I never knew how to express myself. I played the role of a victim so well I started to believe and identify as a victim in most areas of my life. I played the role of the martyr, the girl that would bend over backwards for you and place herself in ultimate sacrifice. I wasn't being "selfless," I was being extremely selfish. I was trying to manipulate people to keep them under my control. I wanted them to know that they owed me for all the sacrifice I continued to force down their throats even though many never asked for help. I used people to give myself purpose. I kept myself in my own chains. I am finding that today I no longer need to absorb other people’s pain. That is not my responsibility. I can finally let go.

A lot of my own internal garbage has been surfacing that has been giving me the freedom to change my behavior. I am starting to own my life. I thought my "spiritual house" was so clean and tidy until I went into the attic, opened the closets and basement--a great analogy I picked up from Jim.

Today I am finding my own voice in taking responsibility for myself. Each morning I start the day with a meditation where I ask God for the strength and guidance to surrender my desire to control others and life in general. I pray for love. I am setting boundaries with people. It's unpleasant but I am learning how to say "no." Today I feel safe in my own company, and I allow myself to speak. Sometimes I scream when I’m alone because it feels so new and so relieving! I am slowly releasing the years of staying quiet. I am learning how to express in a healthy way to others what is acceptable and unacceptable in my life. I am finding out that neither people, places or things can give me peace, and the tighter I hold onto these illusions, the more resistance I create, which paralyzes my own inner love to sing. I am learning how to be alone in my own company, in my own silence, and in my own noise. I practice looking into the mirror and telling myself “I am safe, I am loved, and I am beautiful.” (I used to avoid all mirrors possible when I was in the thick of my own suffering. I couldn’t stand to look into my own eyes.)

I am trusting my own inner love and truly knowing that all the love and answers I am searching for are within my heart. Nobody has them but me. I know there is a lot of garbage left to clean up that is blocking my path to my heart.

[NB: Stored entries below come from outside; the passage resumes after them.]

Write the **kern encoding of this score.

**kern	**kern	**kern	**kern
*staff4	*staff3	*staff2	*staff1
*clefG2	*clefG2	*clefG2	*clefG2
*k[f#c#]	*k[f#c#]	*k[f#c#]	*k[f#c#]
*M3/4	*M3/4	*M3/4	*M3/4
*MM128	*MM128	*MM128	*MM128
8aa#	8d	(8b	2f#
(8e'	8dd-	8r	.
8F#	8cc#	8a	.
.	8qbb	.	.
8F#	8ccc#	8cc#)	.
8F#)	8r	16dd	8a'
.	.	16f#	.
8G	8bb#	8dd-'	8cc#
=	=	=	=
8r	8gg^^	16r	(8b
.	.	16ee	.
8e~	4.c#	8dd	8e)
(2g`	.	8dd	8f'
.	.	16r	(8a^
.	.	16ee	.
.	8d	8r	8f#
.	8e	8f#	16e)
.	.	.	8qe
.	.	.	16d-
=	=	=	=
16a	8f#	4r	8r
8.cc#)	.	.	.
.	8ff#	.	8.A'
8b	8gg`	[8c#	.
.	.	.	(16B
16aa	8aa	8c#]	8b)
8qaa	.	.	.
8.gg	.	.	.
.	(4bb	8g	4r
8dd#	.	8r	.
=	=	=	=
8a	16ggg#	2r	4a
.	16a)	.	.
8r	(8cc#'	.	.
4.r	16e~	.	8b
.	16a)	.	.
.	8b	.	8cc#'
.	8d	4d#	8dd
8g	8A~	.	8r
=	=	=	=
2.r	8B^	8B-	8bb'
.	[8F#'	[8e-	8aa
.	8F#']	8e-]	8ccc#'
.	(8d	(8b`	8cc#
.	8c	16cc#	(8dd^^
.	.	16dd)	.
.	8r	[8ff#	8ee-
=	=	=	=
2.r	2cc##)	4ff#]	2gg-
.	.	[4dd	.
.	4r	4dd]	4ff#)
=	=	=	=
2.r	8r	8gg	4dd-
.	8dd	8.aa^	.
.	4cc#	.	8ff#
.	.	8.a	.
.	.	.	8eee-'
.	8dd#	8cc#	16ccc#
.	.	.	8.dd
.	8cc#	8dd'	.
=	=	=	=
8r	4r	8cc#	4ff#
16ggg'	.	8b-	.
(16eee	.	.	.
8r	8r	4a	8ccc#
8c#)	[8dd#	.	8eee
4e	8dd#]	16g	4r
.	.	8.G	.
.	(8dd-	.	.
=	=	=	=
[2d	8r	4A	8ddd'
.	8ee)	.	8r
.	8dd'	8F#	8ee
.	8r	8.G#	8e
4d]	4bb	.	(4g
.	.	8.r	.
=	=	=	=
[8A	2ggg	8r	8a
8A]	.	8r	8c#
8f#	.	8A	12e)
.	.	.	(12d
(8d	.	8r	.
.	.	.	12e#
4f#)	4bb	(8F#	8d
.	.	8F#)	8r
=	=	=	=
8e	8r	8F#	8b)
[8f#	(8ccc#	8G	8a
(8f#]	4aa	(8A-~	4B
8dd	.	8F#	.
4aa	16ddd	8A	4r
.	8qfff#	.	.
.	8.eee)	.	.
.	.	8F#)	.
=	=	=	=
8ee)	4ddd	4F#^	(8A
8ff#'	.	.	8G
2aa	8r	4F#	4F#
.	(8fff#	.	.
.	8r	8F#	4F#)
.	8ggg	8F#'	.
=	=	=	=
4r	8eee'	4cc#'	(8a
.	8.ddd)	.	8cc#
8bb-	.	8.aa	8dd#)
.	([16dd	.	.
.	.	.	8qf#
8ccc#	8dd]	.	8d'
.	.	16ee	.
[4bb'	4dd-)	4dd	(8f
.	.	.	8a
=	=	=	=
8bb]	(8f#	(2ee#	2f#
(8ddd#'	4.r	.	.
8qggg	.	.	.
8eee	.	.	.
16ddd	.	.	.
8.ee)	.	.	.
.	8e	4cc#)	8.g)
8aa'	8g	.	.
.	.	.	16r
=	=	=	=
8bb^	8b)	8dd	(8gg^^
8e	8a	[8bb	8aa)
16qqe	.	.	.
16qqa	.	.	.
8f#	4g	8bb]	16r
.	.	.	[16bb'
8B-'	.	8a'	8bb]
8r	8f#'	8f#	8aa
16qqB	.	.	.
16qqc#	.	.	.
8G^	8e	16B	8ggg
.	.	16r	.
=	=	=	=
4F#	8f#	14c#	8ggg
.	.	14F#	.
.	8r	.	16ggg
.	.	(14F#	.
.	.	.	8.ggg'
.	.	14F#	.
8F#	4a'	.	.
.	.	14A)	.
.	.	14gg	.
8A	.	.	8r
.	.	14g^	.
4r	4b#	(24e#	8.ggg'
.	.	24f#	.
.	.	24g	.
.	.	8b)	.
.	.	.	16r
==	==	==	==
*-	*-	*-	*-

This summer I made the commitment to clean out as much as I can, and I will keep that promise. I want to love cleanly, speak cleanly, behave cleanly. One of my absolute favorite phrases from Jim. Mostly, I want to fall in love with myself. Which I feel I am. I am experiencing the miracle of love. I have seen it melt away layers of fear and harmful stories within. I am learning to trust and love myself regardless of my past. I am learning to love my voice. And I no longer feel other people's voices are more important, beautiful, or wiser than my own.


  1. Jenn, thank you for sharing your struggle and your journey towards finding your voice. That takes a lot of courage. I resonated with much of what you spoke to and it's inspiring to hear a story like yours. You are a beautiful writer.

  2. Jenn, I am so grateful for your sharing and willingness to be completely vulnerarable in sharing you story and your journey. We have many parallels in our lives. I too struggled from a young age finding my voice and have spent years taking care of everyone else (but me) to validate my self-worth. Through your sharing you've blessed me with the continued encouragement that I needed to openly embrace my spiritual awakening and allow the healing to continue. Remaining open to the process.